And that's what the relay coil is built to require. 100 or 110 Volts DC. The Amphenol 80MC2 mike plug presents a unique hazard. It was meant for mike cords that had a robust braided shield. It gets captured between the metal body of the plug and the relief spring, under a set screw. Just one problem. Sooner or later the braid will fray, strand by strand until the cord's ground connection comes completely loose inside the plug.

Where you can't see it.

When this happens, the body of a metal base microphone becomes hot with about 300 Volts DC when you key it. And if you touch grounded metal while it's keyed, your body becomes the path to ground for current through the relay coil.

Not pleasant. Not safe. Especially not for a heart patient.

More-modern mike cords have a tiny, wimpy shield that won't hold up for a week. You can 'double up', and wire several unused conductors in the mike cord in parallel with the shield, but the mechanical-weakness problem remains.
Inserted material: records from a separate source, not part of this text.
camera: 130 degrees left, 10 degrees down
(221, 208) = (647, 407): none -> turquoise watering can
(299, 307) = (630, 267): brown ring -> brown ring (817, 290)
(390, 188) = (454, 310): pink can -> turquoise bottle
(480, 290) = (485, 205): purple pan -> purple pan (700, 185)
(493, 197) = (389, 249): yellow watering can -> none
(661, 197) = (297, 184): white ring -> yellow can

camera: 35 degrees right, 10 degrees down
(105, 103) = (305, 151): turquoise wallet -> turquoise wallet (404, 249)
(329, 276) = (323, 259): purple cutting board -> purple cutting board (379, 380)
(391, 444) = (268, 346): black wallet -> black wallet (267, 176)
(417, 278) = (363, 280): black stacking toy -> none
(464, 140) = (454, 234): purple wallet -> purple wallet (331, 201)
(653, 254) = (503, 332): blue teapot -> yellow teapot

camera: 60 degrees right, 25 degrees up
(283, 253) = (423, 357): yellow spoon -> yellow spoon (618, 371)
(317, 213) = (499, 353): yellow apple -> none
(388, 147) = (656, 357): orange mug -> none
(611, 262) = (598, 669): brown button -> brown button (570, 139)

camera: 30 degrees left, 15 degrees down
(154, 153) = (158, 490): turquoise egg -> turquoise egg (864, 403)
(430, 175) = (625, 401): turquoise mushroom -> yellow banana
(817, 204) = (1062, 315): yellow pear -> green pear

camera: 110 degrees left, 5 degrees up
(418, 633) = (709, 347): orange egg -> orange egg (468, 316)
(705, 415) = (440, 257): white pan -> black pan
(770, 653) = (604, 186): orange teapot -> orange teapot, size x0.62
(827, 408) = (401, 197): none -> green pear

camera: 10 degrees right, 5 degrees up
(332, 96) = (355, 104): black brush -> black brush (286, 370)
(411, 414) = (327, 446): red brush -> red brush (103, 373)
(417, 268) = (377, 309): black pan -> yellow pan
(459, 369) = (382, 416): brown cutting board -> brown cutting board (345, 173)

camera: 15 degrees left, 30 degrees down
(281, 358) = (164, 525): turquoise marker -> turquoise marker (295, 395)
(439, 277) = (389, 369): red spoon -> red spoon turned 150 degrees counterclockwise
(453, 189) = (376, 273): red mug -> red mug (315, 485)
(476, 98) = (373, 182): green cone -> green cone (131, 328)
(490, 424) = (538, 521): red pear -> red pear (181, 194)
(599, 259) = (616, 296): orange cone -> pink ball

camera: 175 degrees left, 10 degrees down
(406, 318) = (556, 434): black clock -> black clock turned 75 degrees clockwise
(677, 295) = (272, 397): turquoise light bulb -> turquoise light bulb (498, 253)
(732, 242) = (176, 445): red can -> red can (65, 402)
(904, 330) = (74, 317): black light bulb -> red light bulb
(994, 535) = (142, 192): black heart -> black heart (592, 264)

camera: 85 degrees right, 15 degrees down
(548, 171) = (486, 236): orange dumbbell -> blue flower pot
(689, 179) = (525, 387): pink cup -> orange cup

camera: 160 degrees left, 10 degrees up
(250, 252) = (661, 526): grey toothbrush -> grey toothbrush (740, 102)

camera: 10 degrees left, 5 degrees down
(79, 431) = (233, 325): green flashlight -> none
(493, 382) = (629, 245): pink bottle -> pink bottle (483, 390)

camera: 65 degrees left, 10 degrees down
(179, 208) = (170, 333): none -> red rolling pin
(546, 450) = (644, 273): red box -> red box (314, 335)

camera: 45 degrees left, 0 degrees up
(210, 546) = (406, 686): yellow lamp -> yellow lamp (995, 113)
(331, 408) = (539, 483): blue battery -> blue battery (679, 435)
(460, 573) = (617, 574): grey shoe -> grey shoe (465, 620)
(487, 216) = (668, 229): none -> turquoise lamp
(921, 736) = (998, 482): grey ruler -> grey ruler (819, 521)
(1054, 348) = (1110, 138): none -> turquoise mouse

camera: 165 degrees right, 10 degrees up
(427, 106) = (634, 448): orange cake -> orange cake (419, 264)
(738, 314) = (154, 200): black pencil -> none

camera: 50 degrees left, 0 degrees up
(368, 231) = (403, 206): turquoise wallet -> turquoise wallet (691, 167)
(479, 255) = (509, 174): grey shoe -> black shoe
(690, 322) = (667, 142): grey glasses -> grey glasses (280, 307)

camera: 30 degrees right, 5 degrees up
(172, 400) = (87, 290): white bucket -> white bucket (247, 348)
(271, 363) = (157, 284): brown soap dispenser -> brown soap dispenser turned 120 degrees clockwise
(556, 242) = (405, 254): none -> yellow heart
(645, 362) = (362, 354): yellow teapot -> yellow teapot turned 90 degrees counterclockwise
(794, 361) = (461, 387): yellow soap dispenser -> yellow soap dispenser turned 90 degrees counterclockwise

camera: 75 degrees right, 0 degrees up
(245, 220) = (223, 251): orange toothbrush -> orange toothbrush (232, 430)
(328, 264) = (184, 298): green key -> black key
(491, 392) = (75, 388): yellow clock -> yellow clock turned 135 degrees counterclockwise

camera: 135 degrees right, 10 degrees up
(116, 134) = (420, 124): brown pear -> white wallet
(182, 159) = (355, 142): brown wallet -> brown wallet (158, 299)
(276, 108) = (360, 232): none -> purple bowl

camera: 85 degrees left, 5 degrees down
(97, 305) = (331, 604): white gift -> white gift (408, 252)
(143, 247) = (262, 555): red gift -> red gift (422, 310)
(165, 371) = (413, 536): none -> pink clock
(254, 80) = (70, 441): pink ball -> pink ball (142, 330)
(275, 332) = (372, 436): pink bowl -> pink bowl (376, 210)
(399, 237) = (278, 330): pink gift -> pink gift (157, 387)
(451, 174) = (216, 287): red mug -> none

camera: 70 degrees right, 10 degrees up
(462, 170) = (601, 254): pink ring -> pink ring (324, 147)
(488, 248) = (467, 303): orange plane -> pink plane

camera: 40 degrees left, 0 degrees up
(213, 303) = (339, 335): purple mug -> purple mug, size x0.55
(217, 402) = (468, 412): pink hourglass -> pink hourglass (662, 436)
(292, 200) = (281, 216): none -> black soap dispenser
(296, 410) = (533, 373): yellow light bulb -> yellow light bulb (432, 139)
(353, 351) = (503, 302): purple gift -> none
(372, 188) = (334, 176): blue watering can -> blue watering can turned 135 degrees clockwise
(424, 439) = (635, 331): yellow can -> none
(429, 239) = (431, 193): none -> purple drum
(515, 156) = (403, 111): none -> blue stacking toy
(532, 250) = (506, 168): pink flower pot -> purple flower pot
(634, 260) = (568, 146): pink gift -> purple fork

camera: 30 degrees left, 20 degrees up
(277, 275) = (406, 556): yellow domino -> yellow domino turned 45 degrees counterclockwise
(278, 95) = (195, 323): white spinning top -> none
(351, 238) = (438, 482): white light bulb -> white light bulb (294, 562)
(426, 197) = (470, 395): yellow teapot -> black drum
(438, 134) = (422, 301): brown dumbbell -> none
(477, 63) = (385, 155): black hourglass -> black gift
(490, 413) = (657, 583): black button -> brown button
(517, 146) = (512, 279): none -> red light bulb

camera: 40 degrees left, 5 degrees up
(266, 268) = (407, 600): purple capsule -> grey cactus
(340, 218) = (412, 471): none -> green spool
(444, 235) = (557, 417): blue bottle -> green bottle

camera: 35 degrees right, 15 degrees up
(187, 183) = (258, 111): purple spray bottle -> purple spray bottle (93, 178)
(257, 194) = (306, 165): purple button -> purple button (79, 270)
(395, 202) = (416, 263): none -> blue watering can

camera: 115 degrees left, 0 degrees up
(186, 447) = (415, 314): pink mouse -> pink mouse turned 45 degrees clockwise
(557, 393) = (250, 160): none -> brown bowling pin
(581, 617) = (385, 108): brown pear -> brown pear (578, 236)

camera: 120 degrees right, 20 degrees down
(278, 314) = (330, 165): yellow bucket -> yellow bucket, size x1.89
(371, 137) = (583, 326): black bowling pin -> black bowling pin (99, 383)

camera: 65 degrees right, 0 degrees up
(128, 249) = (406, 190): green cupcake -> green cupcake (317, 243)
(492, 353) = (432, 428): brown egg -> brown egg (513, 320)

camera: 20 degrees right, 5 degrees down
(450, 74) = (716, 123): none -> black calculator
This is the procedure we use to modify the transmitter to use a 12-Volt DC relay.

Bad news is we won't cover rewiring the contact pins of the socket. The original relay uses a unique layout of the pins. It was discontinued at least 30 years ago. To use the more-modern "ice-cube" size relays you can actually buy, the socket has to be changed to the newer type.

And put every wire but two onto a lug that's in a different position from the old one. The two coil pins are positioned the same as on the old socket.

That was already done to this radio, using a "KHU" type relay with a 110-Volt DC coil like the original.
All we cover here is the conversion to use a relay with a 12-Volt DC coil. We will borrow some of the 6.3-Volt AC that powers the heaters in the tubes and the pilot lights. The added current drain will not be significant. A half-wave voltage doubler circuit will get us about 16 Volts DC. The transistor will lose about 2 Volts of this. 14 Volts on a 12-Volt relay coil won't cause any trouble for the first few hours that it stays keyed. You could put a 22-ohm resistor in series with the coil of the new relay if that makes you feel better about it. A PNP transistor serves to reduce the current that the mike cord and switch will have to carry. Reduces the risk of hum or noise being added to the mike audio, especially if the mike cord is getting old.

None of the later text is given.